A easy way to assess localized correlation is to compare the variances… formulate the question, hypothesis this way:

"Is the Variance of the adjacent neighborhood A = Var(A) the same as that
  of the Variance of the doughnut neighborhood D = Var(D)?"

Define the sample size of the adjacent neighborhood A as n(A) and the sample size of the doughnut neighborhood D as n(D).  If we can assume that the population of A is normally distributed and that the population of D is normally distributed, Var(A)/Var(D) follows the Fisher Distribution, F, with (n(A)-1) and (n(D)-1) degrees of freedom.  The result of evaluating the function F(Var(A)/Var(D), n(A)-1, n(D)-1) is the upper tail probability.

Note that if Var(A) > Var(D) then F ranges from 50% to 100%, if Var(A) < Var(D) then F ranges from 0% to 50%, and if Var(A) = Var(D) then F=50%.

This value of F can be obtained in Excel using the following function:

FDIST (x,degrees_freedom1,degrees_freedom2)

x= Var(A)/Var(D)

degrees_freedom1 = n(A)-1

degrees_freedom2 = n(D)-1

Typically in the middle of the map n(A)=5 and n(D)=20. If we are willing to accept a 5% chance of being wrong, then we would reject our hypothesis that Variance of the adjacent neighborhood is equal to the Variance of the doughnut neighborhood if the ratio of the Variances . Var(A)/Var(D). is less than 0.1166 or greater than 3.5587.

This range can be obtained in Excel using the following function:

FINV (probability,degrees_freedom1,degrees_freedom2)

Probability = 0.025 and 0.975

degrees_freedom1 = n(A)-1

degrees_freedom2 = n(D)-1

Using the data from Joe’s example, I have supplied a "downloadable" Excel spreadsheet (FDIST.XLS, VERY big file... be patient) with all of the computational steps delineated.
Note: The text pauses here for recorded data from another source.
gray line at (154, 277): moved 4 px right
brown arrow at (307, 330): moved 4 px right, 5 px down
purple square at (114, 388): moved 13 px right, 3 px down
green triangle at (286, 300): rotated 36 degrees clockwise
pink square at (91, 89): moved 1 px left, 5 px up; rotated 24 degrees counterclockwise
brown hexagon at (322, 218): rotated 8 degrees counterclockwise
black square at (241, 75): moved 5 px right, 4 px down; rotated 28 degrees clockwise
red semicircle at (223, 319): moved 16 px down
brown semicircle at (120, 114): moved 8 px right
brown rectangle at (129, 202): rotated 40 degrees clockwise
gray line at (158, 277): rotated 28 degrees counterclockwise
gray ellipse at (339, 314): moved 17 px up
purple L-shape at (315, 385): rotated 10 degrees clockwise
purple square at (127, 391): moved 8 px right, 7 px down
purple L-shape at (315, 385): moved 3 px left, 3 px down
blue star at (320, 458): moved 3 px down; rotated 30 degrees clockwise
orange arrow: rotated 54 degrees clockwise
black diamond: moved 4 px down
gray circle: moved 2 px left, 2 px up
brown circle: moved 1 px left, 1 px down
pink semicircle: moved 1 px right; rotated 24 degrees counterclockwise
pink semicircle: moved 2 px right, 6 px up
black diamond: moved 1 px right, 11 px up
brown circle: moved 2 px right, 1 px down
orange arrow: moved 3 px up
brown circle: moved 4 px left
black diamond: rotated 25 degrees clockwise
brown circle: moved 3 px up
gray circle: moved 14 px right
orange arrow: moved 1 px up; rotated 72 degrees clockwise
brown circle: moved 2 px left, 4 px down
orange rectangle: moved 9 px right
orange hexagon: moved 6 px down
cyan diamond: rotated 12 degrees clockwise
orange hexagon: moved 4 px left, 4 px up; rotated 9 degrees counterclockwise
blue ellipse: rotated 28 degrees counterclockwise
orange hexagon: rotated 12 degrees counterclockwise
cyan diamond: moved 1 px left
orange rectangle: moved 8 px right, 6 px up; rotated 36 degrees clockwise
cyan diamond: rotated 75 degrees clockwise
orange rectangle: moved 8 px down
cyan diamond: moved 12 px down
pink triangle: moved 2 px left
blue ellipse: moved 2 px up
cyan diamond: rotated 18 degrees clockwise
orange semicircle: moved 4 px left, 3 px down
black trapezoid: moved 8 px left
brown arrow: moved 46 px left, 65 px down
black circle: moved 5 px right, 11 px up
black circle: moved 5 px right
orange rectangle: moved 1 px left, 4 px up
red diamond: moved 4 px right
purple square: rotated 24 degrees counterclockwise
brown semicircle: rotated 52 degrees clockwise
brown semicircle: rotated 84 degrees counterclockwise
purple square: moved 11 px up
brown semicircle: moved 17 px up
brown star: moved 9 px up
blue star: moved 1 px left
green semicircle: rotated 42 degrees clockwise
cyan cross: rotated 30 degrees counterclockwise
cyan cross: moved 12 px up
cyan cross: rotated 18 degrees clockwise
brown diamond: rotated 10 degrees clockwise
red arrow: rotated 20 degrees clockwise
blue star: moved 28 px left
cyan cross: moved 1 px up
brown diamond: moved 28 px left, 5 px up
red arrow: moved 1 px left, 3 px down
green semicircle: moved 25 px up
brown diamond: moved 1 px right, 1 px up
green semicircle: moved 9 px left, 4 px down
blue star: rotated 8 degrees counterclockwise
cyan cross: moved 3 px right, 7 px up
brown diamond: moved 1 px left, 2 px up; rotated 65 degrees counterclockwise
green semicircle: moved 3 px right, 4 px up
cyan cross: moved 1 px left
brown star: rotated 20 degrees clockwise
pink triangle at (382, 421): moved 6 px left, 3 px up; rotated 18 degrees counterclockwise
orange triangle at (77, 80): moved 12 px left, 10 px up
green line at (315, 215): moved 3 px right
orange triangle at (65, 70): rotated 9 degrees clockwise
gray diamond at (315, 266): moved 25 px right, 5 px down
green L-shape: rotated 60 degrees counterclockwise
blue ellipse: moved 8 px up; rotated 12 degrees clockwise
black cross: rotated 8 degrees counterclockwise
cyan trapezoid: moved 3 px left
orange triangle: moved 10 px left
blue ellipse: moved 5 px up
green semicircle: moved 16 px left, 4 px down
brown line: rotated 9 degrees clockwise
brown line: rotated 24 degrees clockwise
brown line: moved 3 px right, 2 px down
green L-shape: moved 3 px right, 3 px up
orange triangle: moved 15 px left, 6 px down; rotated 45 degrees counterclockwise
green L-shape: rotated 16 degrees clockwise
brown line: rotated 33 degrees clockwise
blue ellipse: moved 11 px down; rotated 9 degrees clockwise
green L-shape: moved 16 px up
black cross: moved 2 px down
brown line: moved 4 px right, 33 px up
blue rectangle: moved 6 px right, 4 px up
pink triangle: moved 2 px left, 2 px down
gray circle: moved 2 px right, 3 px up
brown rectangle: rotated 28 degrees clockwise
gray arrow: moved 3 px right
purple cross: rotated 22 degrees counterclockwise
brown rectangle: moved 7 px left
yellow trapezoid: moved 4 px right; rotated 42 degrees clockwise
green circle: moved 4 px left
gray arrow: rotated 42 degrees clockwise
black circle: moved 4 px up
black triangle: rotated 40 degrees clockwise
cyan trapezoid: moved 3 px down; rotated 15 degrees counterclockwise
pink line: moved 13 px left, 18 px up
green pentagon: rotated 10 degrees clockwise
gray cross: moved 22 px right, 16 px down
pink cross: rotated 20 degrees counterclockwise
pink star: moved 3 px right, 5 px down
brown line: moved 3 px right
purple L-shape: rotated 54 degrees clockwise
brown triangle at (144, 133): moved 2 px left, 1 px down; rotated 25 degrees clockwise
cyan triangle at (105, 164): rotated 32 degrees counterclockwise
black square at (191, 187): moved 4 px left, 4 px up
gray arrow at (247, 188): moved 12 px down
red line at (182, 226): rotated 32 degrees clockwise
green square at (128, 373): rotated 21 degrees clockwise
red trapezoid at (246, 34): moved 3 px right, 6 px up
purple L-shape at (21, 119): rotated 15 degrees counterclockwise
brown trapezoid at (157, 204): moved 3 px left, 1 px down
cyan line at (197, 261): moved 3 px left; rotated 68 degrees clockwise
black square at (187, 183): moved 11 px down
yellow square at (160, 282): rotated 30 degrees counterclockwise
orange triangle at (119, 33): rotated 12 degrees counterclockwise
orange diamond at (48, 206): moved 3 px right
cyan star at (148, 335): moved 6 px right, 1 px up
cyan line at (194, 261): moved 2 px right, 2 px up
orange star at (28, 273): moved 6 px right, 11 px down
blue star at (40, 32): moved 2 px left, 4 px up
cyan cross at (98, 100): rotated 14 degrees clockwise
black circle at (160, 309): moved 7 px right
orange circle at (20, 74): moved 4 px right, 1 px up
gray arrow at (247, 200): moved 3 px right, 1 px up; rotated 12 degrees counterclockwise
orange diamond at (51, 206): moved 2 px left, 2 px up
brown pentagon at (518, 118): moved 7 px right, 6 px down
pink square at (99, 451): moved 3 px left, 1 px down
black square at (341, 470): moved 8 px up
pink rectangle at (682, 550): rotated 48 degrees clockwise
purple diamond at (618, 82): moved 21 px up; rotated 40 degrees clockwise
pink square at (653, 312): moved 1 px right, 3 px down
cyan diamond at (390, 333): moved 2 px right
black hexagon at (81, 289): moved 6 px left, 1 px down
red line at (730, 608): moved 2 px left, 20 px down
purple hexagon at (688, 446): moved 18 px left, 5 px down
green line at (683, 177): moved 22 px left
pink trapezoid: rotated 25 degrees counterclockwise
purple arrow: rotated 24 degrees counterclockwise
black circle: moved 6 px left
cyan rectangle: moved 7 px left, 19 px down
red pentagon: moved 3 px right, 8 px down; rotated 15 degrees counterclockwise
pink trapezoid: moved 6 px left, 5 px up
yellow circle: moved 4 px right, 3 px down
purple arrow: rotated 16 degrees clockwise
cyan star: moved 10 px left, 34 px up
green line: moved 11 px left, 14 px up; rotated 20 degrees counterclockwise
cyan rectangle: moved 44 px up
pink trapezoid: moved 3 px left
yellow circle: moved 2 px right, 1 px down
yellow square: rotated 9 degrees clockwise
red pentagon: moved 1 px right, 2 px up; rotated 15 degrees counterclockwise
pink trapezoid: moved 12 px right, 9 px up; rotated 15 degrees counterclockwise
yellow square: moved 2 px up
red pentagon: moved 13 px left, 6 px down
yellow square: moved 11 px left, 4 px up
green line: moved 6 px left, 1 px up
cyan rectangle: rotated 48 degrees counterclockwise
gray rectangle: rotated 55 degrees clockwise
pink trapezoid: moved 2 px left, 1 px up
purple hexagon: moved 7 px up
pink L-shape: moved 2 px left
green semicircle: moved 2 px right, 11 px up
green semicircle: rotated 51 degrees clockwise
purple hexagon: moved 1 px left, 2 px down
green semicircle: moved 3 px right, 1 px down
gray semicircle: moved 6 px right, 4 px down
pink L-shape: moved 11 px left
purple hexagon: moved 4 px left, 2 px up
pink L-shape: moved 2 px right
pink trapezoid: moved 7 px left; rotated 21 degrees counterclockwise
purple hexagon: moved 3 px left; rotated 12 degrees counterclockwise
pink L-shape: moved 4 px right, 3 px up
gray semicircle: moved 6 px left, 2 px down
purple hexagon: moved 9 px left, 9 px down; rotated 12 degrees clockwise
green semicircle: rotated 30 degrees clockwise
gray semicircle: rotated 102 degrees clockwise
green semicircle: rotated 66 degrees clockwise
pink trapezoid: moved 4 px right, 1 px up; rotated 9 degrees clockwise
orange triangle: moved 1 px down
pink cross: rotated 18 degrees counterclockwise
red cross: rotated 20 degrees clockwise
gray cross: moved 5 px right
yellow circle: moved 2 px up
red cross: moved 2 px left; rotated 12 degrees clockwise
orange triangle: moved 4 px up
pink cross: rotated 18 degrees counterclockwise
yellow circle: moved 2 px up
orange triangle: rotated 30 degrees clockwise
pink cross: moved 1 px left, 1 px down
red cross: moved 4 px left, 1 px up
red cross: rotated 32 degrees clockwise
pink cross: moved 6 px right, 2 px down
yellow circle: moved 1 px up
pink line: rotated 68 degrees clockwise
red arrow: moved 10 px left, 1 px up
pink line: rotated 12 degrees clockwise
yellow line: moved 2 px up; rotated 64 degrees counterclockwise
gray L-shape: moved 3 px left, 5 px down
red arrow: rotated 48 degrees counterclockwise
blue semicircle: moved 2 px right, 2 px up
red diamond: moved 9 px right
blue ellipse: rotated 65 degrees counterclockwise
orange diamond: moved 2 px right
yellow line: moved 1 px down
Each Worksheet Tab contains a portion of the calculation.

Another thought… Heteroscadasticity - the lack of consist variance over groups, is usually measured via analysis of variance over combinations of data from independent groups or cells.  The usual methods would not apply to the donut versus local neighborhoods because of the way cell data is reused via the roving window.  We can do some analysis of the Fdist values that are derived from the ratios as follows:

If the variances are random then I would expect to see the Fdist values uniformly distributed from 0 to 1. (5% of the values should be observed in each 0.05 interval).   If the variances are the same over the map then all of the Fdist values of the ratios would be clustered around 0.5.  If there are lots of features then I would expect to see values less then .05 or greater than .95.

A good measure of the difference of the Fdist values to uniform is the Kolmogorov-Smirnov goodness of fit test.  I would want to use intervals of <=.01, .01-<=0.025, 0.025-<=.075, ... , 0.475-<=0.525, ... 0.925-<=0.975, 0.975-<=0.99,>0.99

This would give us a single measure over an entire map.  If this is of interest I will work up an example.